March 20th, 2007 - Campaign for Plain Dutch
I cannot help but once again compare what I know best – the UK – with Holland, that I know second best. This is kind of a weird thing to say for me because Holland is supposed to be home. But having been away for 23 years, I no longer know how things work here, where to get information or assistance and how to negotiate the system to get things done. I seem to have lost the appropriate body language and mannerisms and beyond a doubt have shed all desire to comply with the tedium of celebrating a Dutch birthday. I am now an immigrant in my own country, with the UK as my reference point.
Back to language. In 1979, the UK Campaign for Plain English was set up with the aim of eradicating gobbledygook, jargon and misleading public information. Everyone should have access to clear and concise information, says the website http://www.plainenglish.co.uk/. The Campaign has even helped develop a software programme to be let loose on websites and to check their content against approved plain usage. I have some qualms about this campaign. Though forcing the government, lawyers, doctors and other notorious authors of balderdash to produce texts that a child can understand undeniably is a worthy cause, I feel substantial linguistic impoverishment to be inherent in describing words of Latin or Greek origin as pompous, banning words like ‘quasi’ altogether and replacing archaic words like ‘bestow’ with modern ones like ‘give, award’. The beauty of English is that you can communicate perfectly well with a vocabulary of only 2000 words. But you can do it so much better with two hundred thousand. A thesaurus may list ‘to receive’ as synonymous with ‘to get’ and they may mostly be interchangeable yet each also has a specific kind of weighting or ‘feel’ for specific usage. The English language now counts about a million words, including scientific, medical and technical ones.
Dutch is a different kettle of fish. With a total vocabulary of 100,000 words, including some Jiddish, Surinam, Indonesian and Belgian neologisms, it is nevertheless perfectly adequate to express whatever you wish to communicate. Over the last four decades or so, however, the ruling elite of politicians, managers and journalists has begun to bolster its stronghold by using un-Dutch words that are felt to lend an air of grandeur and breeding, whereas actually, they betray not just an inability to use the Dutch language to the full but also a lack of acceptance that you have to practise as you preach. So, while you may learn that Dutch for ‘to think of’ is bedenken, in the higher echelons you will hear concipiëren. For ‘in this case’ you may acquire in dit geval but hear a journalist use in casu. ‘To ponder’ is overdenken but somehow it’s posh to be contemplatief. Then there’s entertainment instead of amusement; separeren instead of scheiden; feedback instead of commentaar or terugkoppeling and so forth. In writing, that may not present such a problem to those of us whose first language is English or French but hearing it pronounced out of a Dutch mouth with the seemingly unavoidable flat vowels and sharp consonants (coffee pads sounds like coffee pets; feedback like feetbick; I’m going to bed like Uhm coing to bet), it is.
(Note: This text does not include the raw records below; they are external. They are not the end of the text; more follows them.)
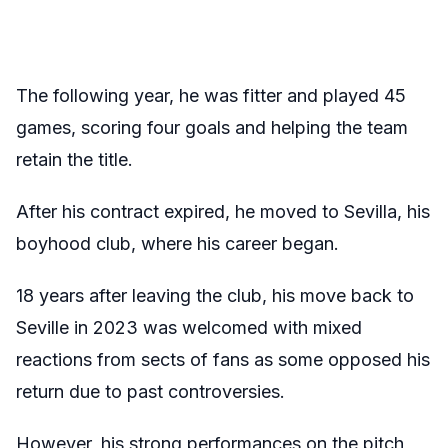
The following year, he was fitter and played 45
games, scoring four goals and helping the team
retain the title.
After his contract expired, he moved to Sevilla, his
boyhood club, where his career began.
18 years after leaving the club, his move back to
Seville in 2023 was welcomed with mixed
reactions from sects of fans as some opposed his
return due to past controversies.
However, his strong performances on the pitch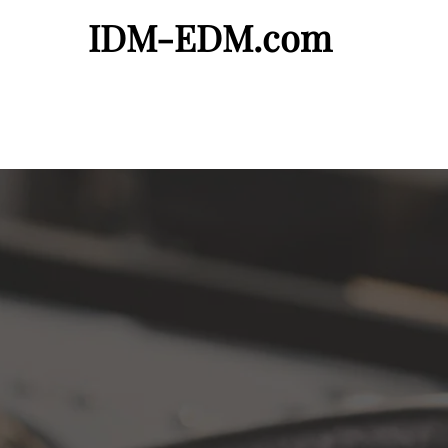
IDM-EDM.com
Artist Page
Demos Needed
Request a Fr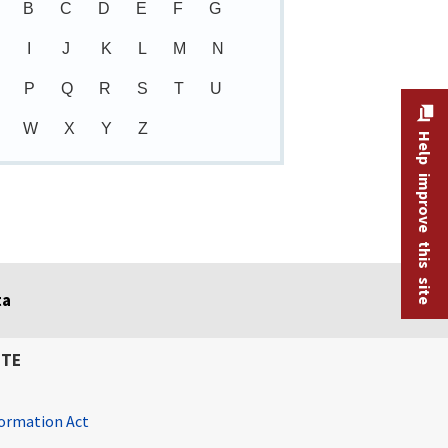
B
C
D
E
F
G
I
J
K
L
M
N
P
Q
R
S
T
U
W
X
Y
Z
Help improve this site
ta
ITE
ormation Act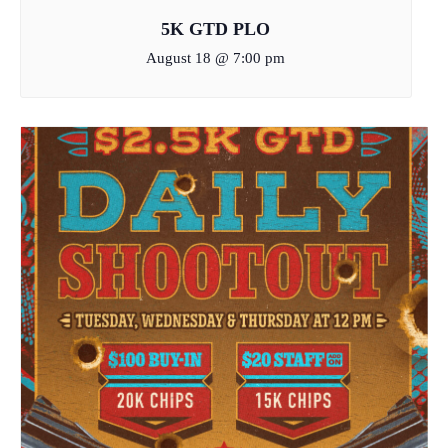
5K GTD PLO
August 18 @ 7:00 pm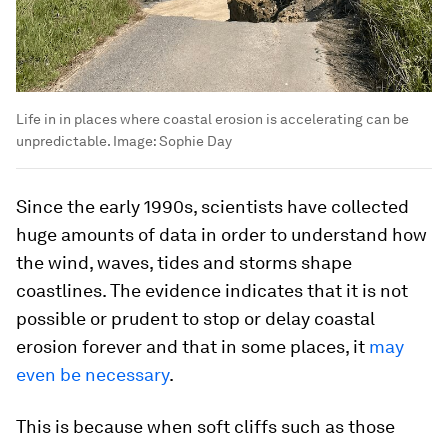
Life in in places where coastal erosion is accelerating can be
unpredictable.
Image:
Sophie Day
Since the early 1990s, scientists have collected
huge amounts of data in order to understand how
the wind, waves, tides and storms shape
coastlines. The evidence indicates that it is not
possible or prudent to stop or delay coastal
erosion forever and that in some places, it
may
even be necessary
.
This is because when soft cliffs such as those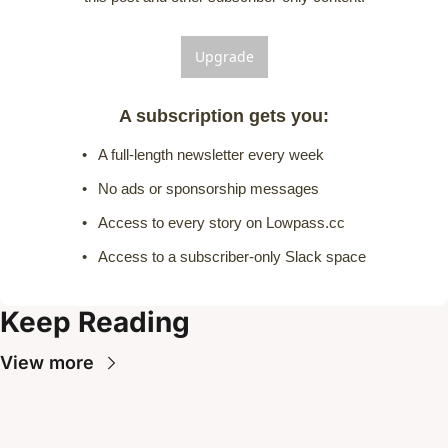
Upgrade
A subscription gets you
:
A full-length newsletter every week
No ads or sponsorship messages
Access to every story on Lowpass.cc
Access to a subscriber-only Slack space
Keep Reading
View more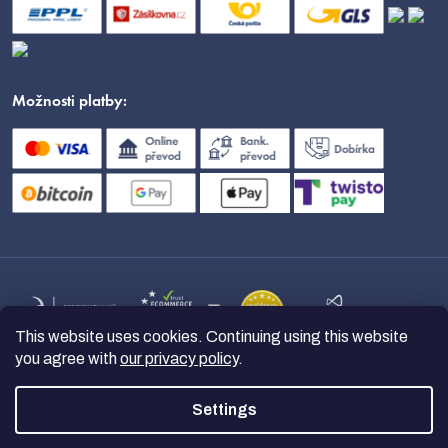
Možnosti platby:
This website uses cookies. Continuing using this website
you agree with
our privacy policy
.
Settings
Copyright 2026
nanoSPACE
. All
rights reserved.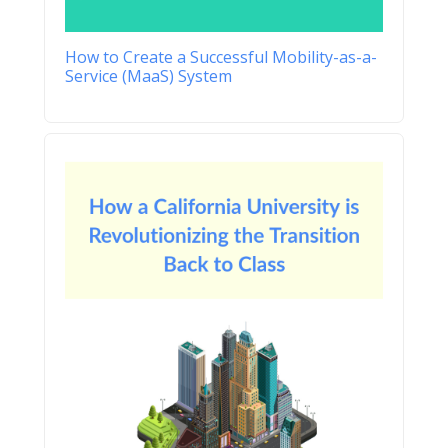
How to Create a Successful Mobility-as-a-
Service (MaaS) System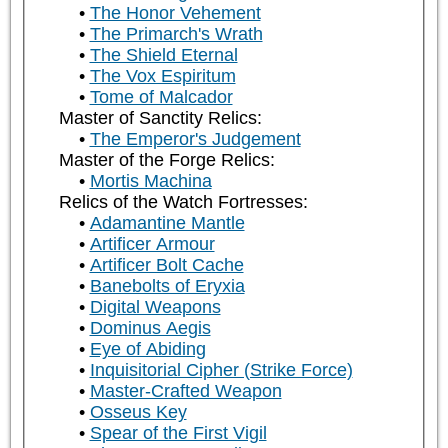
The Honor Vehement
The Primarch's Wrath
The Shield Eternal
The Vox Espiritum
Tome of Malcador
Master of Sanctity Relics:
The Emperor's Judgement
Master of the Forge Relics:
Mortis Machina
Relics of the Watch Fortresses:
Adamantine Mantle
Artificer Armour
Artificer Bolt Cache
Banebolts of Eryxia
Digital Weapons
Dominus Aegis
Eye of Abiding
Inquisitorial Cipher (Strike Force)
Master-Crafted Weapon
Osseus Key
Spear of the First Vigil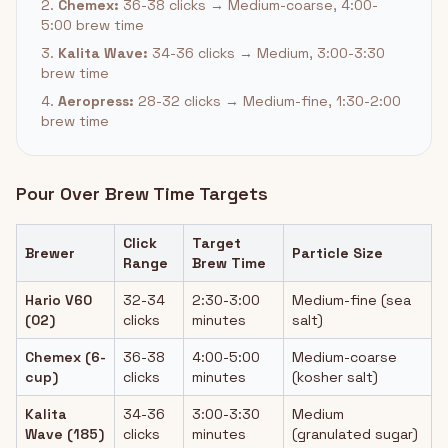
2.
Chemex:
36-38 clicks → Medium-coarse, 4:00-
5:00 brew time
3.
Kalita Wave:
34-36 clicks → Medium, 3:00-3:30
brew time
4.
Aeropress:
28-32 clicks → Medium-fine, 1:30-2:00
brew time
Pour Over Brew Time Targets
Click
Target
Brewer
Particle Size
Range
Brew Time
Hario V60
32-34
2:30-3:00
Medium-fine (sea
(02)
clicks
minutes
salt)
Chemex (6-
36-38
4:00-5:00
Medium-coarse
cup)
clicks
minutes
(kosher salt)
Kalita
34-36
3:00-3:30
Medium
Wave (185)
clicks
minutes
(granulated sugar)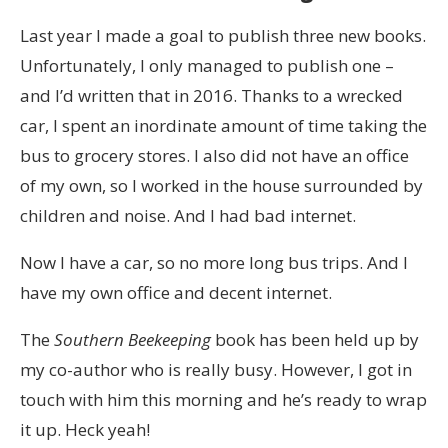
Last year I made a goal to publish three new books.
Unfortunately, I only managed to publish one –
and I’d written that in 2016. Thanks to a wrecked
car, I spent an inordinate amount of time taking the
bus to grocery stores. I also did not have an office
of my own, so I worked in the house surrounded by
children and noise. And I had bad internet.
Now I have a car, so no more long bus trips. And I
have my own office and decent internet.
The
Southern Beekeeping
book has been held up by
my co-author who is really busy. However, I got in
touch with him this morning and he’s ready to wrap
it up. Heck yeah!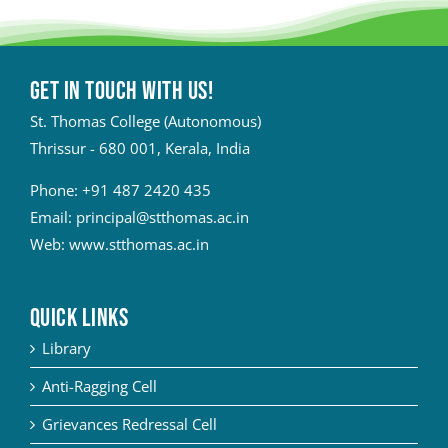
Get in touch with Us!
St. Thomas College (Autonomous)
Thrissur - 680 001, Kerala, India
Phone:
+91 487 2420 435
Email:
principal@stthomas.ac.in
Web:
www.stthomas.ac.in
QUICK LINKS
Library
Anti-Ragging Cell
Grievances Redressal Cell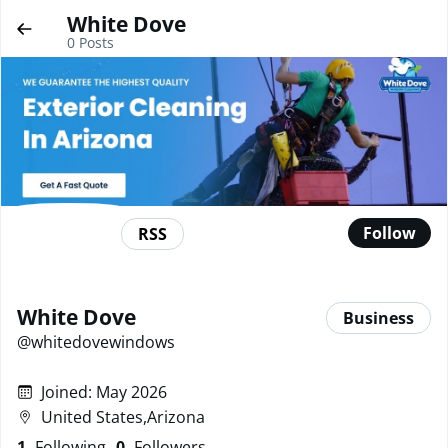
White Dove
0
Posts
Follow
RSS
White Dove
Business
@
whitedovewindows
Joined
:
May 2026
United States,Arizona
1
Following
0
Followers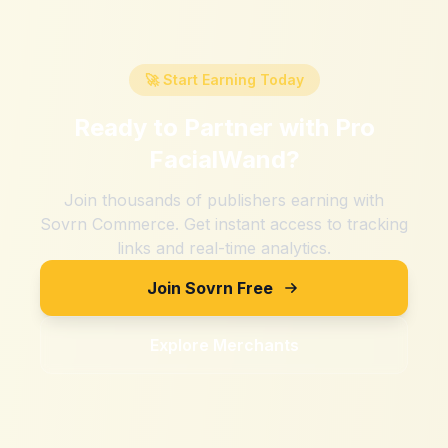
🚀 Start Earning Today
Ready to Partner with
Pro
FacialWand
?
Join thousands of publishers earning with
Sovrn Commerce. Get instant access to tracking
links and real-time analytics.
Join Sovrn Free
Explore Merchants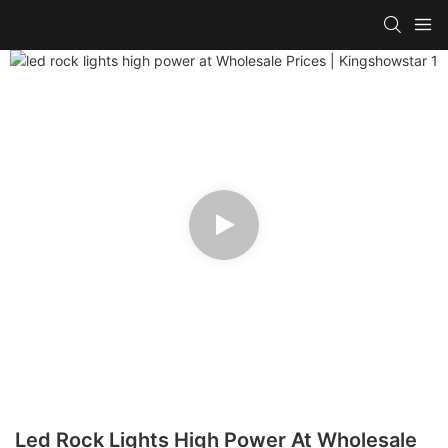
Led Rock Lights High Power At Wholesale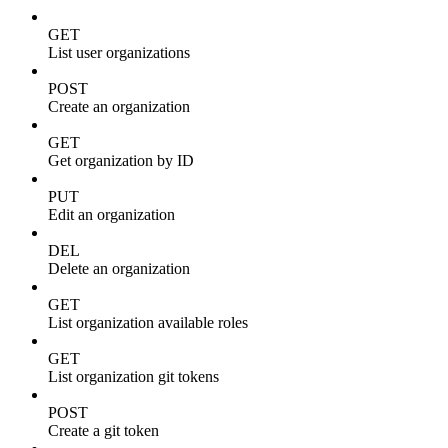
GET
List user organizations
POST
Create an organization
GET
Get organization by ID
PUT
Edit an organization
DEL
Delete an organization
GET
List organization available roles
GET
List organization git tokens
POST
Create a git token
The real issue here is that immigrants are expected to learn Dutch but that the very people who impose that requirement don’t do anything by way of example. The same applies, I feel, to this notion of a mythical Dutch culture or identity. The Dutch have handed over lock stock and barrel their borders, currency, legislation and what limited cuisine they might be proud of (even something as important as their food supply) to Europe but mention immigrants and any idea of internationalism goes out the window. In any event, what foreigner's ear drums can stand Dutch music, schlager or smartlap?